Am „Stau 1“ riecht es nach faulen Eiern

Am „Stau 1“ beginnt die rund zwei Quadratkilometer große Fläche, die der NLWKN in den zurückliegenden drei Jahren durch das Einfrieden mit kilometerlangen Dämmen, durch massive Spundwände und Wehre zur Wiedervernässung vorbereitet hat. 3,7 Millionen Euro hat das Land für diese Bauarbeiten ausgegeben. Positiv überraschend ist, dass die Polder, also die von Dämmen umgebenen „Wannen“, schon jetzt randvoll gelaufen sind. „Damit hat niemand von uns gerechnet“, erklärt die studierte Umweltplanerin Achtermann begeistert auf der begehbaren Brücke oberhalb des Abflusses. „Das ist gerade ein echter Härtetest. Es tut gut zu sehen, dass alles funktioniert und standhält.“

Am „Stau 1“ bei Neudorf-Platendorf beginnt die rund zwei Quadratkilometer große Fläche, die vom Land wiedervernässt wird.
Am „Stau 1“ bei Neudorf-Platendorf beginnt die rund zwei Quadratkilometer große Fläche, die vom Land wiedervernässt wird. © Newsdesk | Andreas Eberhard

Während die beiden Behördenvertreter schwärmen, liegt eine verdächtige Brise fauler Eier in der Luft: Schwefelwasserstoff, der beim Vermodern von totem organischen Material unter Wasser entstanden ist. Durch das Aufwühlen des Wassers am Wehr gelangt das Gas in die Luft. Der gesamte Wald auf der Polderfläche ist auf mittlere Sicht todgeweiht. Er wuchs, als das Areal über Drainage und Kanäle trockengelegt war. Jetzt, da er unter Wasser steht, sterben die Bäume nach und nach – eine Voraussetzung dafür, dass hier wieder Moor entsteht.

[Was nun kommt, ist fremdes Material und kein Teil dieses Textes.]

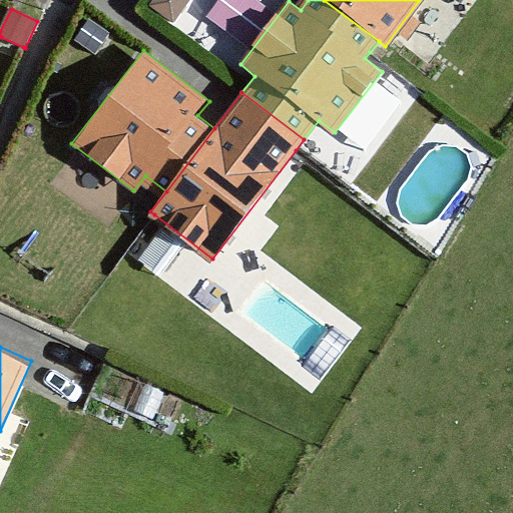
All buildings are outlined.
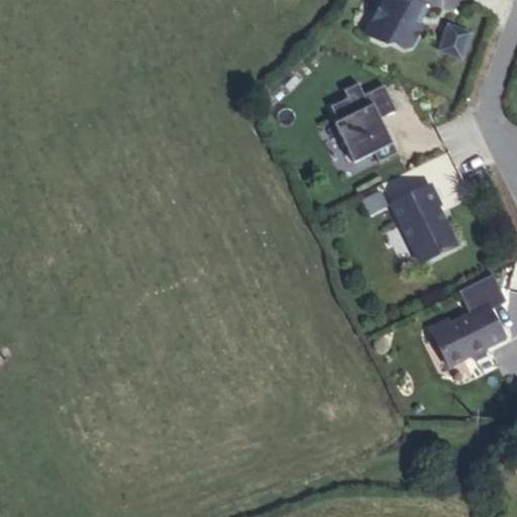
[(420,0),(384,0),(366,34),(384,44),(391,42),(404,49),(410,47),(421,26),(419,25),(427,10),(418,5),(420,0)]
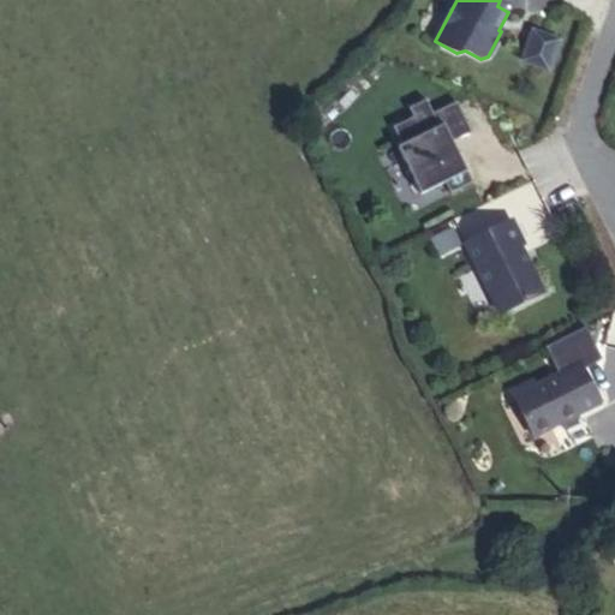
[(559,40),(533,31),(523,61),(548,70),(559,40)]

Kompromiss mit benachbarten Landwirten und Anwohnern

Der Erfolg der Wiedervernässung hängt auch davon ab, dass es gelingt, die Nachteile für angrenzende Anwohner und Landwirte möglichst kleinzuhalten. Nur wenige Meter von den Polderflächen mit dem überfluteten Wald entfernt befinden sich Wiesen. Damit deren Besitzer dort im Sommer Heu machen können, muss das Grünland befahrbar und trocken sein. Deshalb hat der NLWKN einen rund zwei Kilometer langen „Fanggraben“ angelegt, der die Wiesen entwässert.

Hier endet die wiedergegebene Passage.